● **Your goal**:
List every line in the material below that contains the string "clock", copying each one in full. Case matters when matching.

● **Dataset excerpts**:

┄┄┄┄┄┄┄┄┄┄┄┄┄┄┄┄┄┄┄┄

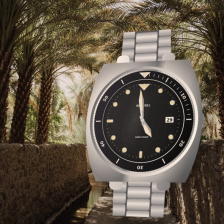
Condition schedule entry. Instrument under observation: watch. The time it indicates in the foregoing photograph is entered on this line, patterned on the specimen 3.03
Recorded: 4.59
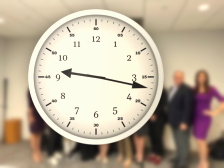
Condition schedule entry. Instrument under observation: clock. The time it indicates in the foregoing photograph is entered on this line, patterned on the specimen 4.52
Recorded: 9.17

┄┄┄┄┄┄┄┄┄┄┄┄┄┄┄┄┄┄┄┄

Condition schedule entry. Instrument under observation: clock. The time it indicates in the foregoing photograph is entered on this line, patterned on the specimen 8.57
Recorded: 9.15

┄┄┄┄┄┄┄┄┄┄┄┄┄┄┄┄┄┄┄┄

● **Task result**:
Condition schedule entry. Instrument under observation: clock. The time it indicates in the foregoing photograph is entered on this line, patterned on the specimen 4.52
Condition schedule entry. Instrument under observation: clock. The time it indicates in the foregoing photograph is entered on this line, patterned on the specimen 8.57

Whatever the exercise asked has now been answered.